**Textauszug:**
<<<<

Unsere Autorin hat zwei Schwestern. Als jüngste erzählt sie, wie ihre Schwestern und sie erwachsne werden, wo sich ihre Wege trennen, wo sie verbunden bleiben.
Sommer ist eine gute Zeit für Schwestern. Die Zeit selbst verliert an Relevanz, die Schule trennt nicht mehr voneinander und Vieles ist ein bisschen mehr egal: Schlafenszeiten, wie viel Eis du am Tag ist, wie lang man fernsehen darf. Viele Sommer lang war ich so gut wie nie ohne Schwestern. Aber es gab den Sommer, wo sich Vieles änderte. Es war der Sommer, in dem ich das erste Mal als Kind ohne Schwestern Urlaub machte, weil die anderen mit ihren Freunden oder schon der eigenen Familie unterwegs waren. Bald darauf ist meine Schwester, wie die älteste schon Jahre zuvor, ausgezogen von Zuhause. Ab da war ich immer noch Schwester aber es wurde anders. Wo früher die Urlaube am Meer hedonistisch und spaßig waren, ist mir dieser als langweilig, einsam und nachdenklich in Erinnerung. Die Mutter-Vater-Kind-Konstellation war mir fremd. Die ungeteilte Aufmerksamkeit der Eltern fühlte sich komisch an, ich wollte das gar nicht. Wollte lieber wieder mit meiner Schwester ein Team sein als mit meinen Eltern. So kannte ich Familie. Aber Familie ändert sich.
Immer bei den Pferden
In den sehr langen Sommern davor haben meine Schwester und ich uns in bestimmte Sachen sehr hineinsinken lassen. Zeit war keine Einheit mehr, wir haben sie ignoriert. Außer die Uhrzeit wo McLeods Töchter auf VOX gelaufen ist. In einem Sommer haben wir pausenlos in Stille Diddl-Figuren nachgezeichnet. Meine große Schwester konnte es besser als ich, wie so vieles. Einmal hat sie mir den kleinen Honigbären aus dem Koffer, Pimboli, so schön und detailgetreu aufgezeichnet, dass ich das runde Stück Papier mit der Zeichnung drauf ständig in meiner Hosentasche getragen oder in der Hand gehalten habe. Bei einem Kirchenbesuch vor meiner Erstkommunion, Monate später, muss die Zeichnung irgendwo zwischen den harten unbequemen Bänken verloren gegangen sein. Die Tränen sind geflossen, stundenlang danach. Ich bin mehrmals in die Kirche zurück, hab gesucht und gesucht, aber die Zeichnung ist nie wieder aufgetaucht. Die Kirche mochte ich ab da noch weniger.

>>>>

Welche Figur hat die große Schwester laut dem Textauszug für die jüngste Schwester gezeichnet?

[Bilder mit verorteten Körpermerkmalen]
<<<<

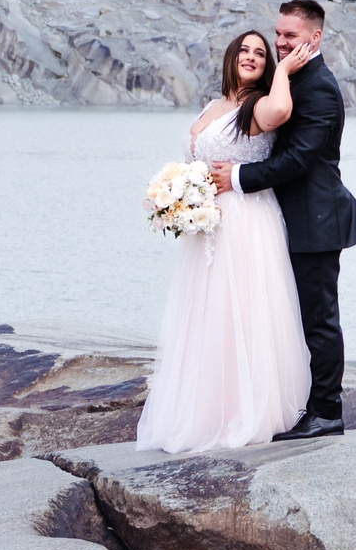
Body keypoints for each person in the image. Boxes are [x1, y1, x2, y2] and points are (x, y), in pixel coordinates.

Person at [135, 29, 315, 451]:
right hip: (208, 225)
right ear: (231, 56)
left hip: (246, 220)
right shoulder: (215, 105)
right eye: (245, 50)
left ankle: (245, 411)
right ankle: (204, 409)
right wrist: (179, 192)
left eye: (260, 52)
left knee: (243, 311)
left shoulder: (260, 105)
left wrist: (284, 71)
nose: (252, 56)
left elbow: (282, 110)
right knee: (206, 314)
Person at [209, 0, 356, 440]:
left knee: (319, 319)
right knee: (289, 315)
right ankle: (293, 403)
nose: (280, 42)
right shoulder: (289, 78)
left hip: (317, 220)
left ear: (315, 38)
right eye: (278, 34)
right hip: (284, 219)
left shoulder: (318, 85)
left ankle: (327, 412)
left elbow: (300, 158)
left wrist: (238, 177)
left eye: (290, 36)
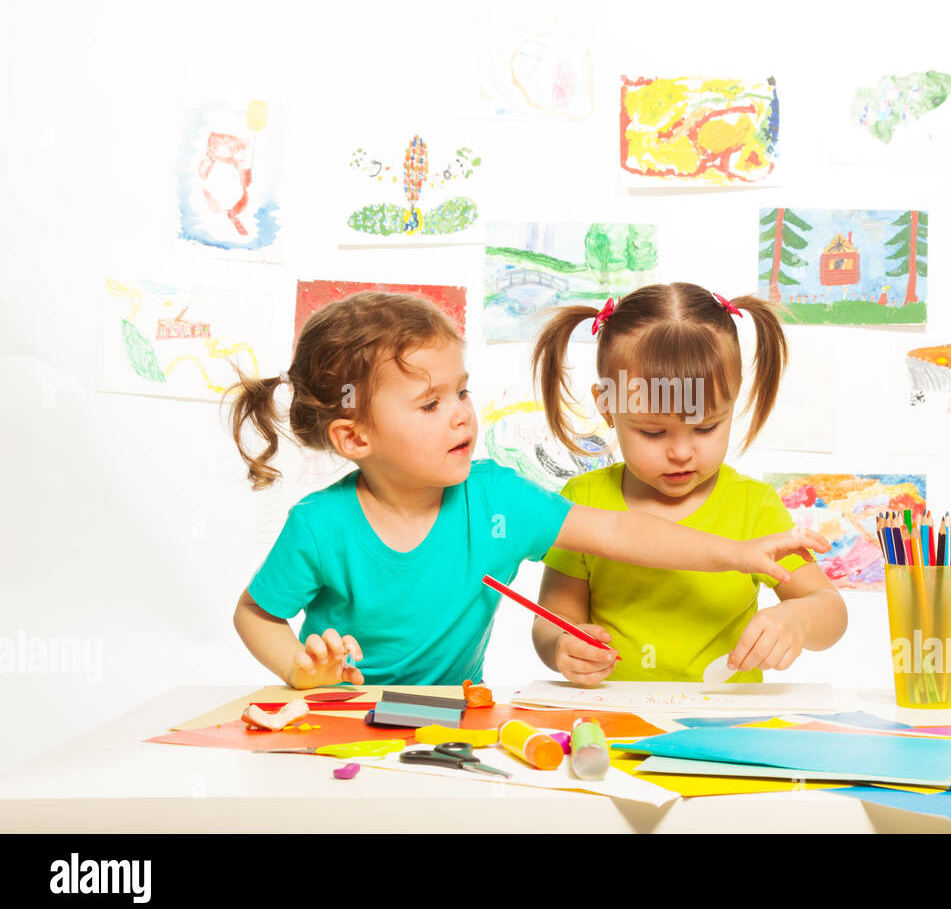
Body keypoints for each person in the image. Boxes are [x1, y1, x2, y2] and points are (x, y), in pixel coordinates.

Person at [224, 291, 829, 688]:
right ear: (355, 438)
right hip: (338, 720)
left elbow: (623, 532)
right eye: (431, 403)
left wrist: (734, 553)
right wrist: (301, 671)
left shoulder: (500, 501)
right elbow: (256, 614)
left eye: (461, 391)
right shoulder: (319, 525)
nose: (462, 414)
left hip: (452, 726)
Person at [530, 283, 847, 685]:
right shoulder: (585, 501)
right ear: (607, 405)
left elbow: (831, 610)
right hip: (610, 723)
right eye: (653, 432)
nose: (681, 452)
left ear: (732, 402)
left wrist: (797, 620)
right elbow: (549, 623)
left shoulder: (753, 506)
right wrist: (562, 645)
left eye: (706, 427)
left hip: (725, 728)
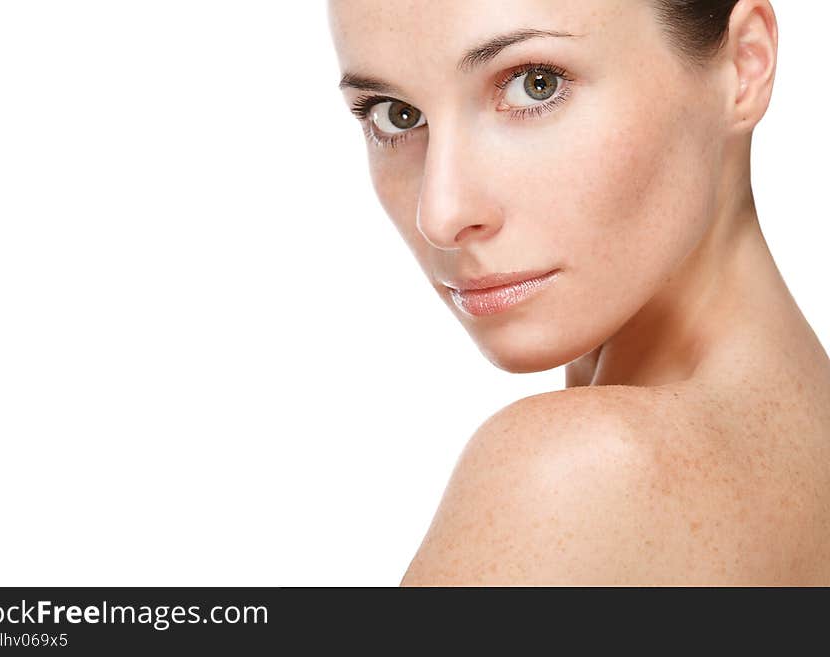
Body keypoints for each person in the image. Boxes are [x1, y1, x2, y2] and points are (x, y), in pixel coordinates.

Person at [327, 0, 830, 584]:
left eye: (534, 86)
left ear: (745, 64)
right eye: (395, 115)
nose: (440, 214)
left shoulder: (570, 473)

>>>>

**Lösung:** Sie hat den kleinen Honigbären aus dem Koffer, Pimboli, schön und detailgetreu gezeichnet.